His monolithic steel forms, the style of his big, crude charcoal drawings (they suggest David Salle's) and his acknowledgments of older art (Drake has paid deep homage to Gericault and Goya, and to the Winged Victory) feel more North American than Mexican. But Mexico is present too, in almost everything he makes. One feels its degradations in the "street girls" he portrays. Its Catholicism glowers in the shapes of his diptych and his triptychs. The pikes of its conquistadors appear in his pictures, as does its Day of the Dead darkness. The cooking fires of its poor have burned the singed wood he employs.

It's not what separates the cultures that one feels most often in Drake's art. Instead it's what connects them. Are the weapons he returns to Mexican or Texan? -- that fierce bone-handled dagger stabbed into the halo that surrounds his self-portrait, those pocketknives and arrows. The answer is they're both. Is that eager man nuzzling the smiling whore a Yankee or a Latin? There is no way to tell. The diptych at the Corcoran that Drake calls "Puente Negra" (1989) includes a harsh depiction of two of the 16-foot-high black gates that descend, like steel guillotines, to seal off the railroads between El Paso and Ciudad Juarez precisely at the point where they cross the border.
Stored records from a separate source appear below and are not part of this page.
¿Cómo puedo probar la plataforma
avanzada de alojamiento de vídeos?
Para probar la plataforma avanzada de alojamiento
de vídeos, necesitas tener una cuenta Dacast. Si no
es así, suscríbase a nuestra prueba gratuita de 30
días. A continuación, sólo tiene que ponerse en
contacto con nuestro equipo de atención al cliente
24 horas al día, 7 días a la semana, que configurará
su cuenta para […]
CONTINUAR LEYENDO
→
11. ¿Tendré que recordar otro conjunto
Crossings and transitions are crucial to his art.

The crossing, the transition, that most gives his work its power is that which cuts apart, yet links, the declared and the concealed, the public and the personal. The dark, mysterious bundle hanging from the center of "Avenida Juarez" (1989) may suggest a hobo's bundle, or the meager possessions of an immigrant stealing across the border, but what it contains is known only to the artist. Words like mumbled messages that one can't quite decipher occasionally appear behind Drake's tarry blacks.

Drake seldom speaks explicitly. His "Blue Loveseat" (1989), with its motorcycle engine and its expanse of blue hinting at the sky, is like a dream of freedom, of salvation and of speed. His objects may be massive, even confrontational, but Drake's messages are subtle. He constantly holds back. One feels that reticence most clearly in the triptych he calls "Stroll in Alameda Park" (1989).

"Alameda Park," he explains in the Corcoran's catalogue, "is in Mexico City where we lived for a while when I was young. When I was about fourteen, we stayed at the Hotel del Prado. In the Hotel del Prado is a monumental mural by Diego Rivera. Part of the mural shows Rivera dressed as a boy, holding hands with a cartoon skeleton and surrounded by his wives and family. ... I used to sit, literally for hours, and stare at that mural and think: someday I am going to be an artist. The name of that painting is 'Dream of a Sunday Afternoon in the Alameda.' Across the street from the del Prado is the actual Alameda Park. ... I suppose 'Stroll in Alameda Park' is a self-portrait, like Rivera's. ... But I am not looking for the viewer to form a gestalt about me. I am not looking for a narrative. This is obviously my stroll. Someone else can have another stroll in my park or in a different park."

Looking at that vast and steely picture -- with its rectangle of verdant green, its panel of singed wood, and its photographs of the artist -- you are thrust into Drake's private world, and yet you're on your own. That sense of drifting across borders is what's best about his art. His drawing isn't great, his squarish, massive forms are a bit too repetitious, his lithographs at times feel a little thin, but when looking at his massive works one never doubts his passion, or the weight of his conviction.

His exhibition at the Corcoran was arranged by Curator Terrie Sultan. Like the other artists she has chosen for the Gallery One series, Drake prefers to keep his secrets. He makes mysterious art.

James Drake: Place and Passage, at the Corcoran Gallery of Art, closes Nov. 11. His show at the Fendrick Gallery runs through Oct. 13.